Dataset items
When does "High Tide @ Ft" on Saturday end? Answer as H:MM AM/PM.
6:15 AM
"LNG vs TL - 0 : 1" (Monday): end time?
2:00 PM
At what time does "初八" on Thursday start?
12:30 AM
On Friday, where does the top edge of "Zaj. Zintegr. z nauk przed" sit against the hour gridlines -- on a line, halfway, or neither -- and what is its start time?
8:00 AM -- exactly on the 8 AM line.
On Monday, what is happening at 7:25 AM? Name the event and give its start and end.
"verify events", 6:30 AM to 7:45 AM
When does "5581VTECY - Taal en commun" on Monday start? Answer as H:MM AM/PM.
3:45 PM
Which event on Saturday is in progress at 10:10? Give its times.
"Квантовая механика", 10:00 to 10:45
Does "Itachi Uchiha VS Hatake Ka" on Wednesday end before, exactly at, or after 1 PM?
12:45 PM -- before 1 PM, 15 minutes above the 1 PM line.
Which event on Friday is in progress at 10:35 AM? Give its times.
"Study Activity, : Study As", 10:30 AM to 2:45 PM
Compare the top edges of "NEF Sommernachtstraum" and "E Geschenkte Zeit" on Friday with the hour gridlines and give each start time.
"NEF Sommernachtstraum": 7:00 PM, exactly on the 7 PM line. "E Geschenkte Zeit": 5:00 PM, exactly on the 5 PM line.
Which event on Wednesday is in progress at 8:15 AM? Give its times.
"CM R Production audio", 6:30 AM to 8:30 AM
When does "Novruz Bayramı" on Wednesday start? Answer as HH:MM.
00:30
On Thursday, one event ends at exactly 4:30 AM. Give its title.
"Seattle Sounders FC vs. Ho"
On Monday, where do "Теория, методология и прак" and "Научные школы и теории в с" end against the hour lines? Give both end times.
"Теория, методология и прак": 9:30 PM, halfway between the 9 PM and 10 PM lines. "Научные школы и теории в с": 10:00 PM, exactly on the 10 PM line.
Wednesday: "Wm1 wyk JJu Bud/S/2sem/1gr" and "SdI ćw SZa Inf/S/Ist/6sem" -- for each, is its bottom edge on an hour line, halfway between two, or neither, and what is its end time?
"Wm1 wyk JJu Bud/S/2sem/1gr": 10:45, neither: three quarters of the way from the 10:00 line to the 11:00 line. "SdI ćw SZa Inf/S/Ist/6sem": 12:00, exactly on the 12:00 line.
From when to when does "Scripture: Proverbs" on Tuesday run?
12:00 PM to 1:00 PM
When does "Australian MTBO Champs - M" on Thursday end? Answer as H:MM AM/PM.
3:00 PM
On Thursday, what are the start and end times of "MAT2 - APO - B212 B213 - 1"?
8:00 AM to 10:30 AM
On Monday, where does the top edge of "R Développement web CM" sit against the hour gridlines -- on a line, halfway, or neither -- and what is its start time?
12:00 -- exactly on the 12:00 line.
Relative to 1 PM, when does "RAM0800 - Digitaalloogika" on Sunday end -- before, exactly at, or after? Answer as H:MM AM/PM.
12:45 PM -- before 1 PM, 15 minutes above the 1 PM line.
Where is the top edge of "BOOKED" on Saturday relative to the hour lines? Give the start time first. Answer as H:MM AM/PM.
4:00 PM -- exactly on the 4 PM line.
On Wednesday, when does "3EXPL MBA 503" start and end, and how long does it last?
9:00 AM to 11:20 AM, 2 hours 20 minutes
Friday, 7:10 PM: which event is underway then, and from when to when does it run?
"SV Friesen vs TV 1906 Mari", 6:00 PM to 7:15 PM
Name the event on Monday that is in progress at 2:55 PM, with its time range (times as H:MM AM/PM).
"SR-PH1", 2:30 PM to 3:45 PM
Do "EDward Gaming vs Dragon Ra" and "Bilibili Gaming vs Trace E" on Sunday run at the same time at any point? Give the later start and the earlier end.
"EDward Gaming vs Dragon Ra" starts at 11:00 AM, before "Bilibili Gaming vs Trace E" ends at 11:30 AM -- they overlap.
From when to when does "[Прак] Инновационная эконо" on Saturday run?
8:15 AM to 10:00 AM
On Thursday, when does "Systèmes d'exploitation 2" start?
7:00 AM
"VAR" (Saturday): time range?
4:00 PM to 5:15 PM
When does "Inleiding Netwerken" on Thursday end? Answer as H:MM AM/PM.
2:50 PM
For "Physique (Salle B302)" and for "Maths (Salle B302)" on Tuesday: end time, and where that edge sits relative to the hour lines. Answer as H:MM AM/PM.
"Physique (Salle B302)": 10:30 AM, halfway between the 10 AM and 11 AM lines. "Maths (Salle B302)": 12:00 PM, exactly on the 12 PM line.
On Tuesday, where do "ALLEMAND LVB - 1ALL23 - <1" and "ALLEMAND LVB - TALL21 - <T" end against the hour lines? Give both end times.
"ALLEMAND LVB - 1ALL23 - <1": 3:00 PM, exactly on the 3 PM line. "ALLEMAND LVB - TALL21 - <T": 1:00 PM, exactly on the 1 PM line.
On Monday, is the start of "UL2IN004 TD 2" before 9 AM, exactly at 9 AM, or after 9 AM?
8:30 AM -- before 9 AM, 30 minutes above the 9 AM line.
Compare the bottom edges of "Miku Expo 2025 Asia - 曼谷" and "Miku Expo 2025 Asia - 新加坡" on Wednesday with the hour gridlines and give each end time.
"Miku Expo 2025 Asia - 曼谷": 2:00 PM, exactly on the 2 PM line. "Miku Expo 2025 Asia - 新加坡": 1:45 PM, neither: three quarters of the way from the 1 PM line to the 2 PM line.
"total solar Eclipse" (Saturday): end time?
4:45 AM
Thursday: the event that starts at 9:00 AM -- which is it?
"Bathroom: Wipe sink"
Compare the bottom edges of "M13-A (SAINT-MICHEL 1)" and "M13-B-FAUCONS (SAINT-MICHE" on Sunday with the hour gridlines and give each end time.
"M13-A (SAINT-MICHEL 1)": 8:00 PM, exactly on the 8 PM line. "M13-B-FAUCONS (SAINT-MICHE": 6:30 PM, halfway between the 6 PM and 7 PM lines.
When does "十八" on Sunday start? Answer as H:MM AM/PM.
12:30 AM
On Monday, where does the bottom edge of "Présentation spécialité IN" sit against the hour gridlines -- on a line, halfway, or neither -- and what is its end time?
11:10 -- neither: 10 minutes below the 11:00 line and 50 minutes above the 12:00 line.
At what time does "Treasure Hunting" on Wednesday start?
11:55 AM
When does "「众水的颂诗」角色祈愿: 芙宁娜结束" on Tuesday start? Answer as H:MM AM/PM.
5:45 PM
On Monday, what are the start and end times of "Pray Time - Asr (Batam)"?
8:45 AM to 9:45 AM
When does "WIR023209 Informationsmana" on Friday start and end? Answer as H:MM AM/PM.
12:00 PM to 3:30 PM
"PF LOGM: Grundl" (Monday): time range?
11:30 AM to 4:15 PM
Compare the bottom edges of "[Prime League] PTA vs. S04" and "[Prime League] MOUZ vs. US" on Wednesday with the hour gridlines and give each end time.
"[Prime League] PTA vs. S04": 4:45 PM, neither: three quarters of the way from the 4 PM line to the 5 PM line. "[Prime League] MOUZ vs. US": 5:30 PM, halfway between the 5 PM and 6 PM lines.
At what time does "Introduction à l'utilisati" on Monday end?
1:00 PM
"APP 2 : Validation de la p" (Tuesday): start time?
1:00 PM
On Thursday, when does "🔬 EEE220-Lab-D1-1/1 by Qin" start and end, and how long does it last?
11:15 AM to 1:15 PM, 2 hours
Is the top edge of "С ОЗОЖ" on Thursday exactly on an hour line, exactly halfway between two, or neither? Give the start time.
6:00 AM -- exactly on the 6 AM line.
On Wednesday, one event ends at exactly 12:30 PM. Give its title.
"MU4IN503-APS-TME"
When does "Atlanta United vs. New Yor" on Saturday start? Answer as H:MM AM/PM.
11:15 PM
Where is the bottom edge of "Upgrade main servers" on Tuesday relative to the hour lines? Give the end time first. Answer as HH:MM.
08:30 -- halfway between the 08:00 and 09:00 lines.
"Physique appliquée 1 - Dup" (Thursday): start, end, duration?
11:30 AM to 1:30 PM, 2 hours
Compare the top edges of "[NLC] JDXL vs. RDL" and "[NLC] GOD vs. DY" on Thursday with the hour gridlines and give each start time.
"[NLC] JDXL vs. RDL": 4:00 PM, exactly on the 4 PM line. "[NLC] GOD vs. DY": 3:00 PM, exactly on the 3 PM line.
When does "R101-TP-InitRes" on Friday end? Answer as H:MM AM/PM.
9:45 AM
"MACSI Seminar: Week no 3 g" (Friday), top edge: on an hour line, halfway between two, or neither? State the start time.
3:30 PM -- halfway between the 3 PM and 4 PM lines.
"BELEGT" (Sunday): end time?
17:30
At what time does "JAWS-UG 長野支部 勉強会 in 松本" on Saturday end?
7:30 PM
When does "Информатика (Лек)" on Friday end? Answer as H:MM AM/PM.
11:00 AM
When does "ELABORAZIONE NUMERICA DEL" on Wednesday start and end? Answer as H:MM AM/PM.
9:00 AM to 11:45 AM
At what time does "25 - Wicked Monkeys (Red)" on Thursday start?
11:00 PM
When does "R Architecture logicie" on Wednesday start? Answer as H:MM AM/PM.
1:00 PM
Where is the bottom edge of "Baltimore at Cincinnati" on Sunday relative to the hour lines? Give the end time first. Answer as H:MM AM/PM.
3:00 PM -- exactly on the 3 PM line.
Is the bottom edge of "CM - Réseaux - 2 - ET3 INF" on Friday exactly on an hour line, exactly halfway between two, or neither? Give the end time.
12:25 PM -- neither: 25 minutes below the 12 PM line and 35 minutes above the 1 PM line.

GIVEN TASK >>
Please reproduce everything in the material above from the line containing "on Tuesday run?" down to the line containing "8:00 AM to 10:30 AM", both included.

WRITTEN ANSWER >>
From when to when does "Scripture: Proverbs" on Tuesday run?
12:00 PM to 1:00 PM
When does "Australian MTBO Champs - M" on Thursday end? Answer as H:MM AM/PM.
3:00 PM
On Thursday, what are the start and end times of "MAT2 - APO - B212 B213 - 1"?
8:00 AM to 10:30 AM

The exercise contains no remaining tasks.